I have data that look like this
--- -------
| | col1 |
--- -------
| 1 | A |
| 2 | A,B |
| 3 | B,C |
| 4 | B |
| 5 | A,B,C |
--- -------
Expected Output
--- -----------
| | A | B | C |
--- -----------
|1 | 1 | 0 | 0 |
|2 | 1 | 1 | 0 |
|3 | 0 | 1 | 1 |
|4 | 0 | 1 | 0 |
|5 | 1 | 1 | 1 |
--- --- --- ---
How can I encode it like this?
CodePudding user response:
Maybe this could help
df %>%
mutate(r = 1:n()) %>%
unnest(col1) %>%
table() %>%
t()
which gives
col1
r A B C
1 1 0 0
2 1 1 0
3 0 1 1
4 0 1 0
5 1 1 1
Data
df <- tibble(
col1 = list(
"A",
c("A", "B"),
c("B", "C"),
"B",
c("A", "B", "C")
)
)
If your data is given in the following format
df <- data.frame(
col1 = c("A", "A,B", "B,C", "B", "A,B,C")
)
then you can try
with(
df,
table(rev(stack(setNames(strsplit(col1, ","), seq_along(col1)))))
)
which gives
values
ind A B C
1 1 0 0
2 1 1 0
3 0 1 1
4 0 1 0
5 1 1 1
CodePudding user response:
You could use table() with map_df() from purrr to count the occurrences
in each element of a list, and return a data frame.

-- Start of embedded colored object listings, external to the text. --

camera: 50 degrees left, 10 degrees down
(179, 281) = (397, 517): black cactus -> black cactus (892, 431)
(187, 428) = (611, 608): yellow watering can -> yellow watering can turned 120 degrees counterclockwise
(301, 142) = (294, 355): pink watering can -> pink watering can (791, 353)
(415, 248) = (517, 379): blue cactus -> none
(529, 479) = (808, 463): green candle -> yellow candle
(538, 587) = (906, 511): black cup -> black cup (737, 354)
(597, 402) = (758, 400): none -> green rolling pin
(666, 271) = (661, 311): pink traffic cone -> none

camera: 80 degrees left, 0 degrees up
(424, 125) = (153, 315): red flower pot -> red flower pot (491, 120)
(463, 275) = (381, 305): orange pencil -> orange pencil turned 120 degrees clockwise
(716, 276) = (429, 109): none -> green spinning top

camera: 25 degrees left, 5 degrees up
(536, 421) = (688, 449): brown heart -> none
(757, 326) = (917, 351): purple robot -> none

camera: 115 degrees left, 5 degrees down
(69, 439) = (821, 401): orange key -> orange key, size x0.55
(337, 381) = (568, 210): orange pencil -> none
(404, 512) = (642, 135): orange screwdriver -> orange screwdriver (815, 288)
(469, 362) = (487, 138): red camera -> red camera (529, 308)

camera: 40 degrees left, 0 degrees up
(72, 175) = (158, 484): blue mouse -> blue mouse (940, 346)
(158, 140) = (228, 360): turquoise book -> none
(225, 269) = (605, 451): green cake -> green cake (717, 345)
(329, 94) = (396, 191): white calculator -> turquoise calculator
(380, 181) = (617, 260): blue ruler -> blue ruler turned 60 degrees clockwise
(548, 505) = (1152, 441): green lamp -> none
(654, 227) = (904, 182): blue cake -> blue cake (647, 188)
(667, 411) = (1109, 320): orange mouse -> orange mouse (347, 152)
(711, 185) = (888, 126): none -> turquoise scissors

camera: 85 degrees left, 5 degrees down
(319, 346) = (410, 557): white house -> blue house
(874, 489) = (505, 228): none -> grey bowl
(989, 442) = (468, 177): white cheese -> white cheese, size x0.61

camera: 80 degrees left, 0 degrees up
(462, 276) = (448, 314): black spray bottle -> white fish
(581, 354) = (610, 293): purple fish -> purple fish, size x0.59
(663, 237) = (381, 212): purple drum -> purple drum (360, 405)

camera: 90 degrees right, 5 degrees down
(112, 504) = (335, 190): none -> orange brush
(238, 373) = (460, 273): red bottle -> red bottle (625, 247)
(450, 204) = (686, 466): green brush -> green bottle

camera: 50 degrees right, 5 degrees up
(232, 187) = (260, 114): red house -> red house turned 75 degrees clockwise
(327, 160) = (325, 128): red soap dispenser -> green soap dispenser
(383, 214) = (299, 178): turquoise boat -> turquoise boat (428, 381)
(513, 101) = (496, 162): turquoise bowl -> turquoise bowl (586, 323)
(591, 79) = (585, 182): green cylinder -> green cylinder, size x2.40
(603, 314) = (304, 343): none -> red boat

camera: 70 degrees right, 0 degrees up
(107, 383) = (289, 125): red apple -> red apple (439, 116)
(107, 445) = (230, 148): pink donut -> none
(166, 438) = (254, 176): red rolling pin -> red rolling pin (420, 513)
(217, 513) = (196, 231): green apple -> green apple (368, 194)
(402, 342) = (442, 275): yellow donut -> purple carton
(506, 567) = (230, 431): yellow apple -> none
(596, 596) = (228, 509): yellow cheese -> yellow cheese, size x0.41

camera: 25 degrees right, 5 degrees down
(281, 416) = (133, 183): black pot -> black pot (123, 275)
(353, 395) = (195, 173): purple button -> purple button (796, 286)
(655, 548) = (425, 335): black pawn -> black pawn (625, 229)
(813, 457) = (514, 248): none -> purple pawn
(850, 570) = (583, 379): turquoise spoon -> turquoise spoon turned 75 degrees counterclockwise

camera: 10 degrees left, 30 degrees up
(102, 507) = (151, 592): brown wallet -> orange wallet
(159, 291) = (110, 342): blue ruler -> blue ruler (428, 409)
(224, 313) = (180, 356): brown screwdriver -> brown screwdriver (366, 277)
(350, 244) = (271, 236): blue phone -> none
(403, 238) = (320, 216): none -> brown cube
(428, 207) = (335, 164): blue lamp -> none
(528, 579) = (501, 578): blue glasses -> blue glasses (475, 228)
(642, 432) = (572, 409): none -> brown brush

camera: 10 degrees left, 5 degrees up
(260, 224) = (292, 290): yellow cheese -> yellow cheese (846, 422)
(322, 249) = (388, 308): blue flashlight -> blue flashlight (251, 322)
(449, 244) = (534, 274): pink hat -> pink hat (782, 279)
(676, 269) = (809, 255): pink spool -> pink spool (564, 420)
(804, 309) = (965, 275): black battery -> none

Putting it into a
function with some post-processing, and using dplyrs data frame unpacking in
mutate(), you could do something like this to stay within a data frame
context:
library(tidyverse)
one_hot <- function(x) {
map_df(x, table) %>%
mutate_all(as.integer) %>%
mutate_all(replace_na, 0L)
}
df <- data.frame(col1 = c("A", "A,B", "B,C", "B", "A,B,C"))
df %>%
mutate(
one_hot(strsplit(col1, ","))
)
#> col1 A B C
#> 1 A 1 0 0
#> 2 A,B 1 1 0
#> 3 B,C 0 1 1
#> 4 B 0 1 0
#> 5 A,B,C 1 1 1